V. Response to Comments

    Because of the large number of public comments, we normally receive 
on Federal Register documents, we are not able to acknowledge or 
respond to them individually. We will consider all comments we receive 
by the date and time specified in the DATES section of this preamble, 
and, when we proceed with a subsequent document, we will respond to the 
comments in the preamble to that document.
    Chiquita Brooks-LaSure, Administrator of the Centers for Medicare & 
Medicaid Services, approved this document on September 10, 2021.

List of Subjects in 42 CFR Part 405

    Administrative practice and procedure, Diseases, Health facilities, 
Health professions, Medical devices, Medicare, Reporting and 
recordkeeping requirements, Rural areas, X-rays.

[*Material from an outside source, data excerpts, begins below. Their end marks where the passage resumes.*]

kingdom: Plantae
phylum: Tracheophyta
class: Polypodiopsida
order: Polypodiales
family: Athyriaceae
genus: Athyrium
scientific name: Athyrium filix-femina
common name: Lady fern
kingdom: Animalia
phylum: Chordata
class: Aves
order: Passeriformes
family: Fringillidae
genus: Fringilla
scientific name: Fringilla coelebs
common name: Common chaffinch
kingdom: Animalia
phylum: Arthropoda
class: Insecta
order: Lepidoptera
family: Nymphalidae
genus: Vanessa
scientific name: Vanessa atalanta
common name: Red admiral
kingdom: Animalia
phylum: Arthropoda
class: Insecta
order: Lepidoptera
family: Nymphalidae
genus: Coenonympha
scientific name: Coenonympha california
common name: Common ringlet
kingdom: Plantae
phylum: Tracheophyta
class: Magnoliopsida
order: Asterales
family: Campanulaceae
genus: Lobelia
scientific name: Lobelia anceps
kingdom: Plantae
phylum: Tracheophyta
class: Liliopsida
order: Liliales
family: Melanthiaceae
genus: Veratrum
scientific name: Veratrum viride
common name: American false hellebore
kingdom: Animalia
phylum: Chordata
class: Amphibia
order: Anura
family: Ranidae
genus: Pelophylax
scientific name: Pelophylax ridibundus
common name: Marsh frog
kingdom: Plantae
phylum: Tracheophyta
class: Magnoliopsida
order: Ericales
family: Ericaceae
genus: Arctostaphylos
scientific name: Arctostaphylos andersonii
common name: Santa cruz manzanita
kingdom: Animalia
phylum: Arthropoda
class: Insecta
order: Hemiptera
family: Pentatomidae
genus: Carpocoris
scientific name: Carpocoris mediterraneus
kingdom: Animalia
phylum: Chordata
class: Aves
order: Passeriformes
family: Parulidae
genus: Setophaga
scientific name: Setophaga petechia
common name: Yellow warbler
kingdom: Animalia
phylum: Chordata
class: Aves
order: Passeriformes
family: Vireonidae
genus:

    For the reasons set forth in the preamble, the Centers for Medicare 
& Medicaid Services proposes to amend 42 CFR part 405 as set forth 
below:

PART 405--FEDERAL HEALTH INSURANCE FOR THE AGED AND DISABLED

0
1. The authority for part 405 continues to read as follows:

    Authority:  42 U.S.C. 263a, 405(a), 1302, 1320b-12, 1395x, 
1395y(a), 1395ff, 1395hh, 1395kk, 1395rr, and 1395ww(k).


Sec.  405.201  [Amended]

0
2. Section 405.201(b) is amended by removing the definition for 
``Reasonable and necessary''.

[[Page 51335]]

Subpart F--[Removed and Reserved]

0
3. Remove and reserve subpart F, consisting of Sec. Sec.  405.601 
through 405.607.

Xavier Becerra,
Secretary, Department of Health and Human Services.